The study noted that its presence was critical to maintain the ongoing inflammation seen in cases of rheumatoid arthritis. In reference to this study, the author stated “We have uncovered one way that the immune system may be triggered to attack the joints in patients with rheumatoid arthritis. We hope our new findings can be used to develop new therapies that interfere with tenascin-C activation of the immune system and that these will reduce the painful inflammation that is a hallmark of this condition”

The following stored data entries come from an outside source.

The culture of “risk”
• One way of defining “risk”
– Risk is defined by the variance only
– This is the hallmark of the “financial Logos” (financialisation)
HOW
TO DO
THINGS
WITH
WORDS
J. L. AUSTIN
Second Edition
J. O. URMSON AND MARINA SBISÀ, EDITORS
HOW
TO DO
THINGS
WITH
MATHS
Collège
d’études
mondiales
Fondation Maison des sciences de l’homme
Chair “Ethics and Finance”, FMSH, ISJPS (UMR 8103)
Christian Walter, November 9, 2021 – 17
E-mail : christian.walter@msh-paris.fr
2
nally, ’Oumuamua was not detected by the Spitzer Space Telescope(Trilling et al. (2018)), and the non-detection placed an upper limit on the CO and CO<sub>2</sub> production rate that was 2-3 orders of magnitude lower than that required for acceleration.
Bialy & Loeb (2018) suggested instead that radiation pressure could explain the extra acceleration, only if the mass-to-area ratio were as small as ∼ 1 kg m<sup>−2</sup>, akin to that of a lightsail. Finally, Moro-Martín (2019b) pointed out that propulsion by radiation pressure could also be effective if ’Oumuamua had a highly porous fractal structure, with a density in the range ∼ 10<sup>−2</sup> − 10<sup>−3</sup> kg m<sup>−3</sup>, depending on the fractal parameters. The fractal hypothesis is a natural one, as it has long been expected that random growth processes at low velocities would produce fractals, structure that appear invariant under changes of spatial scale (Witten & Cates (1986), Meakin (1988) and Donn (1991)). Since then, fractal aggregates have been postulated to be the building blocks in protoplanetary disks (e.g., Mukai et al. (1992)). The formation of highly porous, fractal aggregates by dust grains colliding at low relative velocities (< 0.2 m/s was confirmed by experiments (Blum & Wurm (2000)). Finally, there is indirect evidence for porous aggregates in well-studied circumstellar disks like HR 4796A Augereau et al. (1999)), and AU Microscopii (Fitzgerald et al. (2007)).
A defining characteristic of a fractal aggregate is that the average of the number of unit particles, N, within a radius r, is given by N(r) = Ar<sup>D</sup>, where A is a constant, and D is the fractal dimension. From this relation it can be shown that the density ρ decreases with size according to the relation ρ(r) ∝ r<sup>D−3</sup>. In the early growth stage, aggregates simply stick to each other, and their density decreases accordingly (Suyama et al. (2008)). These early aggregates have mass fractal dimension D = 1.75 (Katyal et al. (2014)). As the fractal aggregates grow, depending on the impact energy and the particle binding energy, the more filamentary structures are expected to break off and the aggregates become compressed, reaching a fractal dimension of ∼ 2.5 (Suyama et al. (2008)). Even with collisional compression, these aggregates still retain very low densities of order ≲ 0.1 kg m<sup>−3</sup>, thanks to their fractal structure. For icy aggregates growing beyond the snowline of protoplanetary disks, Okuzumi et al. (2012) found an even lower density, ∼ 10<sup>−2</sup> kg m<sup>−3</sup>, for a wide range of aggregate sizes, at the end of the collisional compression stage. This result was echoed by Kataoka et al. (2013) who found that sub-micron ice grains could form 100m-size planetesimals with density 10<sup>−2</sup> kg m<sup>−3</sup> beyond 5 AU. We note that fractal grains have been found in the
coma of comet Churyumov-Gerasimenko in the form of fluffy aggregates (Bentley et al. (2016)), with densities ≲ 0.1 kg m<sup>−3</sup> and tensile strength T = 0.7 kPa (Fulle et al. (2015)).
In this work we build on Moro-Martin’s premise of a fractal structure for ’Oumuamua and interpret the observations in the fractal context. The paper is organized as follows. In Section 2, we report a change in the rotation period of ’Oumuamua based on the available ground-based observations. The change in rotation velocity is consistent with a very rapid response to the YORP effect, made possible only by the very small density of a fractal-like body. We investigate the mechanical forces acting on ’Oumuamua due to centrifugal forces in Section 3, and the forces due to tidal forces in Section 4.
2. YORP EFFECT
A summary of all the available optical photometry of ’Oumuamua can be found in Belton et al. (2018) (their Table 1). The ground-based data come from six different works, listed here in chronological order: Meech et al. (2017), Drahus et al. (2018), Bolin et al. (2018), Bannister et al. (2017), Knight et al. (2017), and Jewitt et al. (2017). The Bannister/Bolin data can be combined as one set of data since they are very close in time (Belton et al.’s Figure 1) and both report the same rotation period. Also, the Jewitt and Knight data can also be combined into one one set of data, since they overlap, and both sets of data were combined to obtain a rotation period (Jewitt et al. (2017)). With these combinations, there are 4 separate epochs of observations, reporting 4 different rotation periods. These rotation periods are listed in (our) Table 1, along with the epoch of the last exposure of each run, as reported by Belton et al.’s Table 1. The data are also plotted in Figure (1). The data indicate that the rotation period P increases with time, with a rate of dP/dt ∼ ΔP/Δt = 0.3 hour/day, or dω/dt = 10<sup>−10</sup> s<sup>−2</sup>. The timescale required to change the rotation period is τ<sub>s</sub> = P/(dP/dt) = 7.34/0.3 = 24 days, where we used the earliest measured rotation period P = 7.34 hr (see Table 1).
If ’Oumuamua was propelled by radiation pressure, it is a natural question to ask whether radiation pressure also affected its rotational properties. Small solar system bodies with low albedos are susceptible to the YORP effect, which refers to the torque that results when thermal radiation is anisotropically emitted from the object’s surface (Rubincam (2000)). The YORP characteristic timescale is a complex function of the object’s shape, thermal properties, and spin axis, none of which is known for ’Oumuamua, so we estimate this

I was able to contact Dr Kim Midwood and obtained this brief interview:
1. Do you have any speculations as to why Tenascin-C is overly expressed in certain individuals causing prolonged inflammation cases, whilst remaining within normal levels in others?
What regulates tissue levels of tenascin-C is not currently known and this is something that we are working on finding out.
2. From the different ligands of TLR4, why was Tenascin-C of particular interest in your research?
I have a long standing interest in how cell behavior is influenced by the extracellular environment, and in particular the role of extracellular matrix proteins in regulating cell phenotype during the response to tissue injury. For the last 10 years, I’ve been studying the role of tenascin-C – a protein specifically and transiently expressed upon tissue injury, but persistently expressed in chronic inflammatory diseases such as rheumatoid arthritis. This pattern of expression, plus the high homology of tenascin-C domains to other known pro-inflammatory matrix molecules or ‘DAMPs’ prompted us to investigate whether tenascin-C was an endogenous activator of the immune response and whether its persistent expression in RA contributed to disease pathogenesis.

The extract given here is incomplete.